I recently wrote a brief exhibit review for one of my courses.  In this review, I focus on one area of the Flint Hills Discovery Center.  The museum has lots of cool features, especially the introductory video.  I realize that a lot of people generally skip these sorts of videos when they visit a museum, but to do so at the Flint Hills Discovery Center would be really missing out.  I don’t want to describe the video for fear of spoiling the experience.  Just check it out, you will not be disappointed.  One of my favorite areas of the museum features the root systems of different grasses found in the Flint Hills.  I describe this area below:

The Flint Hills Discovery Center in Manhattan, Kansas strives to educate visitors about the Flint Hills ecosystem and regional cultural history of the area in fun, unique, and interactive ways.  The museum is split into six main permanent exhibit areas.  All of these utilize interactive technology and hands-on materials, particularly flip panels and rolodex-style exhibit labels.  To add to the interactivity of the museum and add a human touch, docents walk through the galleries offering assistance and answers to questions.
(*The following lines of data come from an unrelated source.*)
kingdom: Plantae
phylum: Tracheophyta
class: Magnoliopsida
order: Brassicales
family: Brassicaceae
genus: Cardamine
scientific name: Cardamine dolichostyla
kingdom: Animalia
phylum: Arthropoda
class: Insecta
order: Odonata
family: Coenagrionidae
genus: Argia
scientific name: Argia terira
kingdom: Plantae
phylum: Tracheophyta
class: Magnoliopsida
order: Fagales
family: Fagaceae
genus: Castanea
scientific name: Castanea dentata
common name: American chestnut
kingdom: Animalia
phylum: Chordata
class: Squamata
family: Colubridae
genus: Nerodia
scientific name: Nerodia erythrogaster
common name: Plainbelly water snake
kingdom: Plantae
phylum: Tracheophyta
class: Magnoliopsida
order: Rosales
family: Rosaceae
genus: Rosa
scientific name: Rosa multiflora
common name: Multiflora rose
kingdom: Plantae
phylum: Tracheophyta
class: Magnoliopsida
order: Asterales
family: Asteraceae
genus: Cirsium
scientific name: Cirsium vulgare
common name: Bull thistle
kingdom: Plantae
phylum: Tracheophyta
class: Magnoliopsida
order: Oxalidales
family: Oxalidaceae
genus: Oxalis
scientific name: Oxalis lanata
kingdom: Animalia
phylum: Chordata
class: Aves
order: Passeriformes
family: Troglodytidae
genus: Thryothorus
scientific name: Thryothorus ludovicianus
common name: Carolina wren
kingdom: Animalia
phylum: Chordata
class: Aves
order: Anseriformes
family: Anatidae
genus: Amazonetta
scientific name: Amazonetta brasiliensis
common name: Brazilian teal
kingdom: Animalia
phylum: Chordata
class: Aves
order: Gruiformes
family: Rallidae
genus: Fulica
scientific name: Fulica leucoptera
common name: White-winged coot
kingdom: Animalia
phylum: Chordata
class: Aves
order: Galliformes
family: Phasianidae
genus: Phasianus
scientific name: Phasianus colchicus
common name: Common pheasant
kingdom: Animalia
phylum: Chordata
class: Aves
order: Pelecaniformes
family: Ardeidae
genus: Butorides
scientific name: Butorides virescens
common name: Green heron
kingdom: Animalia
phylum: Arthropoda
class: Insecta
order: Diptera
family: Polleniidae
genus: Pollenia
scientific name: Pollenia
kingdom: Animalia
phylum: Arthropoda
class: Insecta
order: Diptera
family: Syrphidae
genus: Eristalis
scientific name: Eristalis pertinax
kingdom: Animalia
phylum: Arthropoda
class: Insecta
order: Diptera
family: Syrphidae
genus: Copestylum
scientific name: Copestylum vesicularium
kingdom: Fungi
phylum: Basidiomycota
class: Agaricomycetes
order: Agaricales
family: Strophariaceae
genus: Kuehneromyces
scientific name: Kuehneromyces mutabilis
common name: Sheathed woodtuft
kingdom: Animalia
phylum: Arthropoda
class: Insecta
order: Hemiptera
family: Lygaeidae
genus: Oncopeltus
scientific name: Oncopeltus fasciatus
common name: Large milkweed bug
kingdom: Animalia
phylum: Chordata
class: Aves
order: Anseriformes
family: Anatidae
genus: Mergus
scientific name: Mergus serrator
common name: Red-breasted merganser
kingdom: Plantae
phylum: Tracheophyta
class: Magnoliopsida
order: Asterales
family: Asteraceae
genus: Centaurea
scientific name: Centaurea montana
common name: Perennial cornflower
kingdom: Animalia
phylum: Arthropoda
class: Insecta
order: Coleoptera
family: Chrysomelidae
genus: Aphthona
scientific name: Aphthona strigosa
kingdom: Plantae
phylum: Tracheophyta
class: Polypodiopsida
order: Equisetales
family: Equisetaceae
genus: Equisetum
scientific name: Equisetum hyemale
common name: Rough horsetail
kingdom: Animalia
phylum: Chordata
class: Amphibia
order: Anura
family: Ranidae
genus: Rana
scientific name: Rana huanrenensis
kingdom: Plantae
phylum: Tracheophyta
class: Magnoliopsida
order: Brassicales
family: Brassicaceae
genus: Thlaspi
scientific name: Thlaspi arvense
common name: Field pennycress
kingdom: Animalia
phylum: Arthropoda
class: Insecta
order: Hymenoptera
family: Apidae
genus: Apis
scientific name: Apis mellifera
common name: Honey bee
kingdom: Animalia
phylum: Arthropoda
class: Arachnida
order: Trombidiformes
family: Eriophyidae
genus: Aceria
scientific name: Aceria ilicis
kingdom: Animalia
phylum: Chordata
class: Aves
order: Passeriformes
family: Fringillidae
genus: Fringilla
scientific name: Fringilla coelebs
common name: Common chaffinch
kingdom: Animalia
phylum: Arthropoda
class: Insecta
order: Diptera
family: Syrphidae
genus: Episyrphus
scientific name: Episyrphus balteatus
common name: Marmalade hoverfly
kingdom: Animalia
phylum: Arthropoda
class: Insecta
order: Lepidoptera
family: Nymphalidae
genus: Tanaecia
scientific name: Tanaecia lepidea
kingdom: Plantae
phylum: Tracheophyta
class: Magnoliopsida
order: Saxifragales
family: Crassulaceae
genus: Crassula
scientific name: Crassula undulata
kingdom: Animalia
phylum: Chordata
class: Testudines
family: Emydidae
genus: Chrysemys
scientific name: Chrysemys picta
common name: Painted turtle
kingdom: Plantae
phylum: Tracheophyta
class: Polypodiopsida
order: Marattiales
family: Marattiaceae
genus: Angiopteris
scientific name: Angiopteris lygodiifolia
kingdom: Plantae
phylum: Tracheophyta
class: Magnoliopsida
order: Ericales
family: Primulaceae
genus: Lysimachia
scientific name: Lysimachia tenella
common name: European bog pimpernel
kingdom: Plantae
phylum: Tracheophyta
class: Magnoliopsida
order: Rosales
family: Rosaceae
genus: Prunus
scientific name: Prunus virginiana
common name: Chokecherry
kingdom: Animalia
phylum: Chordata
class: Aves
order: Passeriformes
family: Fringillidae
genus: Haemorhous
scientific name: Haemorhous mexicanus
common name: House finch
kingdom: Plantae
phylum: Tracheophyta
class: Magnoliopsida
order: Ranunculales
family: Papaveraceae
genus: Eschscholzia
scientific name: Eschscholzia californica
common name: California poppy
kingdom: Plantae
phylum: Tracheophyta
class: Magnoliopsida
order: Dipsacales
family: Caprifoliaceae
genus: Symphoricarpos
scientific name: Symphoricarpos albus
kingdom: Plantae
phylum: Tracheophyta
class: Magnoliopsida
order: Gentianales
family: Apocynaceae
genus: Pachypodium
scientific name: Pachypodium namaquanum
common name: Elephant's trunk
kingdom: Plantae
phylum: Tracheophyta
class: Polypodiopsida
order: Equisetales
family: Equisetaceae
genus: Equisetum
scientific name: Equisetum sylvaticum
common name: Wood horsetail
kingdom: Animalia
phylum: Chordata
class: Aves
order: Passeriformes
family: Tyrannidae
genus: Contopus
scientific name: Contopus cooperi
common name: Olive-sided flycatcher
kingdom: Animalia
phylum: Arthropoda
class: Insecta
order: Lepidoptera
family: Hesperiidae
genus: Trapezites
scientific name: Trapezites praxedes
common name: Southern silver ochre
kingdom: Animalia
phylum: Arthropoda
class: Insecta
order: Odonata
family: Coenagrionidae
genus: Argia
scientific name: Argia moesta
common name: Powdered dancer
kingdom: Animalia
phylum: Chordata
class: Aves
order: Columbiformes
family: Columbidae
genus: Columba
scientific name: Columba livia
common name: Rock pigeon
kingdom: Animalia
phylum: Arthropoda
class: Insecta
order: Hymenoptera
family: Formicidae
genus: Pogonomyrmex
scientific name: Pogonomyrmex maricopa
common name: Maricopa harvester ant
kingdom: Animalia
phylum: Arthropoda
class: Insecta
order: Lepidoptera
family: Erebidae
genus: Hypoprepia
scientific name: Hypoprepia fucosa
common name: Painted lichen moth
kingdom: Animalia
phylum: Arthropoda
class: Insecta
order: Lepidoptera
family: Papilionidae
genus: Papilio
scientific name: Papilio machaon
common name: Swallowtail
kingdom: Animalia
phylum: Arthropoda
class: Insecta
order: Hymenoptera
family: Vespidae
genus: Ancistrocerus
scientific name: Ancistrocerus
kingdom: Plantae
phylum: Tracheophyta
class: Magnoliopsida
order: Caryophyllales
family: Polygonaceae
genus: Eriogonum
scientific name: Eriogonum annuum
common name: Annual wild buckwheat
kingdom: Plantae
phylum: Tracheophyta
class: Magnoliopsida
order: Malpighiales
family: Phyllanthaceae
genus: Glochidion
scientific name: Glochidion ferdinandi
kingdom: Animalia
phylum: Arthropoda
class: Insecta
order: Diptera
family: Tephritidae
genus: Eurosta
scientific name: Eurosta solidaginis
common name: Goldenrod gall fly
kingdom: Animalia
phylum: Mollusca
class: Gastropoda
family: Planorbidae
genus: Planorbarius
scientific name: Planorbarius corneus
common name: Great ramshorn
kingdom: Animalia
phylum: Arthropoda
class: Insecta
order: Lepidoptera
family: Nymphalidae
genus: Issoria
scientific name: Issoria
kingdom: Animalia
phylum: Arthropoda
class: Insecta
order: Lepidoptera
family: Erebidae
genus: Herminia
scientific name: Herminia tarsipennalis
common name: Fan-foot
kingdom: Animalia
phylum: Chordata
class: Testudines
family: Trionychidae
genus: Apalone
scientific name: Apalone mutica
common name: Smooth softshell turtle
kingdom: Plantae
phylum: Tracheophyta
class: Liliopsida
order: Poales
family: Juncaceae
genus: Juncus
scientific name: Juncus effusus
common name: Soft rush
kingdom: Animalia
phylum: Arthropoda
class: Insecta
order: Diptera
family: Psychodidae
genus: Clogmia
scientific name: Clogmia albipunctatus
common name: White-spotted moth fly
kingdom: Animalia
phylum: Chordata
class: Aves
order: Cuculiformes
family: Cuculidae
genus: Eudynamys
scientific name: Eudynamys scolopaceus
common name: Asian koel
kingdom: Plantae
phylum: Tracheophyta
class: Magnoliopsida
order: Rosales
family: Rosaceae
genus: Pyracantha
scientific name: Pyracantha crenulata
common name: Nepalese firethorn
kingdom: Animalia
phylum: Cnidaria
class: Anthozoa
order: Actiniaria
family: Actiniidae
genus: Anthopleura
One exhibit area within the museum is “The Underground Forest.”  This area presented information and understanding of the tallgrass prairie in a way most visitors had likely never before seen.  Visitors walk through a dark tunnel, giving the appearance they are traveling underground.  Roots dangle amongst exhibit lighting from the ceiling.  One of the best parts of this exhibit is a wall featuring several grass specimens, showing their stalks as well as their roots.  Remarkably, many of the specimens have roots over three times as long as their stalks.  Other highlights of this exhibit include a look at underground mammal life, viewing into the boroughs of skunks and prairie dogs; and enlarged representations of insects that make the tallgrass prairie their home.  These insect examples also included pull out text panels allowing for exploration of more information.  Visitors appeared to be having a fantastic experience in this exhibit and others within the Flint Hills Discovery Center.  Most text panels featured in this exhibit featured less than fifty words.  The longest introductory panels were approximately one hundred and fifty words.  Interaction with objects was the main driver in this exhibit rather than narrative text.

Throughout the exhibit, families pushed buttons, flipped panels to learn more information, and struck up conversations on some of the facts they were learning.  Overall, the museum has constructed a fully engaging experience.  Considering the fact that tallgrasses may seem pretty commonplace in Kansas, the Flint Hills Discovery Center has achieved much to involve their visitors in a plethora of ways.